# PASSAGE SHOWN start

# Homework 9 - Descriptive Notebook

In this homework notebook, we will create and train our own SkipGram embedding, by using the speech from Martin Luther King in the text.text file.

Get familiar with the code and write a small report (2 pages max), with answers to the questions listed at the end of the notebook.

**The report must be submitted in PDF format, before April 4th, 11.59pm!**

Do not forget to write your name and student ID on the report.

You may also submit your own copy of the notebook along with the report. If you do so, please add your name and ID to the cell below.

In [4]:
# Name: Amarjyot Kaur
# Student ID: 1003084

### Imports needed

Note, we strongly advise to use a CUDA/GPU machine for this notebook.

Technically, this can be done on CPU only, but it will be very slow!

If you decide to use it on CPU, you might also have to change some of the .cuda() methods used on torch tensors and models in this notebook!

# PASSAGE SHOWN end
# GIVEN INFORMATION start

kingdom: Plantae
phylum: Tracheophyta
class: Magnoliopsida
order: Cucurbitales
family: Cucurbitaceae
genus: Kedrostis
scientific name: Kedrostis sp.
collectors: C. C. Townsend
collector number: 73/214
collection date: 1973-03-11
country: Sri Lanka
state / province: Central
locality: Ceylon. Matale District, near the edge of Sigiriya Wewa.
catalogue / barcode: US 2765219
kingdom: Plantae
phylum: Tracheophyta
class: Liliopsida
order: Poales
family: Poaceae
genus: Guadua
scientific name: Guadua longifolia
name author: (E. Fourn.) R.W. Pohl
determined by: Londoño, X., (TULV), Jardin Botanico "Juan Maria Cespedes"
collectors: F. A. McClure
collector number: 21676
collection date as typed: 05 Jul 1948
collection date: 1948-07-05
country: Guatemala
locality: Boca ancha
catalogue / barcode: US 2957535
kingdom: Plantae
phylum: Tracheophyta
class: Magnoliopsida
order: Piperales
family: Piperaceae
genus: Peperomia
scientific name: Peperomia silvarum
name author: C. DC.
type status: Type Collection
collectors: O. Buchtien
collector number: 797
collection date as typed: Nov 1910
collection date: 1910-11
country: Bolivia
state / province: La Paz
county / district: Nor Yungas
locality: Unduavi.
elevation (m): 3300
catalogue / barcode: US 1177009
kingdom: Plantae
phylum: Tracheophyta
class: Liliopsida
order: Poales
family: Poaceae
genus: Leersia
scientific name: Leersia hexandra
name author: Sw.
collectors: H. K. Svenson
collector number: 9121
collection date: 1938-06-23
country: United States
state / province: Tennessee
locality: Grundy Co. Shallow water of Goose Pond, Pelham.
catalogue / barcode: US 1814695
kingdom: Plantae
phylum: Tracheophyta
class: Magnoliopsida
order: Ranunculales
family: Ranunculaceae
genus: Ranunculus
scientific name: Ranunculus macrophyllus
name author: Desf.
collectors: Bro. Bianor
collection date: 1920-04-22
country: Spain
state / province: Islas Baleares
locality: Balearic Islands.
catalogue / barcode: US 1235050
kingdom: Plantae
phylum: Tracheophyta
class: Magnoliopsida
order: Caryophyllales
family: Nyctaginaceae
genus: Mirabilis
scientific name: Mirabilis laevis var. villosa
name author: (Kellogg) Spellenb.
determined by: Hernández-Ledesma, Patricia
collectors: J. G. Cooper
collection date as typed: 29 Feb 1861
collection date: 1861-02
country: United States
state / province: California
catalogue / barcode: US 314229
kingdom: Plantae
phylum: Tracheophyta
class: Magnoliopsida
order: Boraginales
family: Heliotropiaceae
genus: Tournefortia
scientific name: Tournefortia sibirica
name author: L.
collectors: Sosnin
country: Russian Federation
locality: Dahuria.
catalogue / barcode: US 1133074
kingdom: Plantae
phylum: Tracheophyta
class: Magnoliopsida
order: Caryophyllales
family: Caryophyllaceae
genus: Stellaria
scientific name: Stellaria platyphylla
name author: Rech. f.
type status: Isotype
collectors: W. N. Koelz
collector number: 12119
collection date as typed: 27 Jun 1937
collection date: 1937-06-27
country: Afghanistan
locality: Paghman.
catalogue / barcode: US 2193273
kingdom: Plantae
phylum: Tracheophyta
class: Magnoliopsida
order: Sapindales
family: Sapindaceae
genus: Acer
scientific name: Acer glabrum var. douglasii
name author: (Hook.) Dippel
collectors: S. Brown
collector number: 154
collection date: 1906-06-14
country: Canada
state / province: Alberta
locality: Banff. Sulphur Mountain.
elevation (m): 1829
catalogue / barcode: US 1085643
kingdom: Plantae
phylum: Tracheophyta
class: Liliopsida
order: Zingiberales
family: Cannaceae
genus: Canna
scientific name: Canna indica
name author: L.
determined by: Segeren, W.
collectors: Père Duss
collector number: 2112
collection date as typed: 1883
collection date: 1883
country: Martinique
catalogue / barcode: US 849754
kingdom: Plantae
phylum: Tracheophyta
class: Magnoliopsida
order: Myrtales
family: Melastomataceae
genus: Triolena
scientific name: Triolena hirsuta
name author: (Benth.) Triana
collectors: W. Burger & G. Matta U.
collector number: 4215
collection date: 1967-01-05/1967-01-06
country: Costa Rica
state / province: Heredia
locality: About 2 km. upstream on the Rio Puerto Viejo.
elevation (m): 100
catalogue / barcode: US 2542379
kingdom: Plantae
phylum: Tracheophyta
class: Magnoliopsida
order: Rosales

# GIVEN INFORMATION end

#### LIST OF TASKS
1. Could you repeat the stretch of the SkipGram homework notebook from "In this homework" through "the cell below."?
2. What requirements does the SkipGram homework notebook set for the report? List every one.
3. How would the SkipGram homework notebook go on after its final sentence? Supply the next part.
This material is separate from the SkipGram homework notebook.

#### FINAL ANSWERS
1.
In this homework notebook, we will create and train our own SkipGram embedding, by using the speech from Martin Luther King in the text.text file.

Get familiar with the code and write a small report (2 pages max), with answers to the questions listed at the end of the notebook.

**The report must be submitted in PDF format, before April 4th, 11.59pm!**

Do not forget to write your name and student ID on the report.

You may also submit your own copy of the notebook along with the report. If you do so, please add your name and ID to the cell below.

2.
- At most 2 pages
- Answers to the questions listed at the end of the notebook
- PDF format
- Submitted before April 4th, 11.59pm
- The student's name and student ID written on it

3.
In [5]:
import torch
from torch.autograd import Variable
import torch.nn as nn
import torch.optim as optim
import torch.nn.functional as F
import functools
import matplotlib.pyplot as plt
CUDA = torch.cuda.is_available()

### Step 1. Produce some data based on a given text for training our SkipGram model    

The functions below will be used to produce our dataset for training the SkipGram model.

In [6]:
def text_to_train(text, context_window):
    """
    This function receives the text as a list of words, in lowercase format.
    It then returns data, a list of all the possible (x,y) pairs with
    - x being the middle word of the sentence of length 2*context_window+1,
    - y being a list of 2k words, containing the k preceding words and the k
    posterior words.
    """
    
    # Get data from list of words in text, using a context window of size k = context_window
    data = []
    for i in range(context_window, len(text) - context_window):
        target = [text[i+e] for e in range(-context_window, context_window+1) if i+e != i]
        input_word = text[i]
        data.append((input_word, target))
        
    return data

In [7]:
def create_text():
    """
    This function loads the string of text from the text.txt file,
    and produces a list of words in string format, as variable text.
    """
    
    # Load corpus from file
    with open("./text.txt", 'r', encoding="utf8",) as f:
        corpus = f.readlines()
    f.close()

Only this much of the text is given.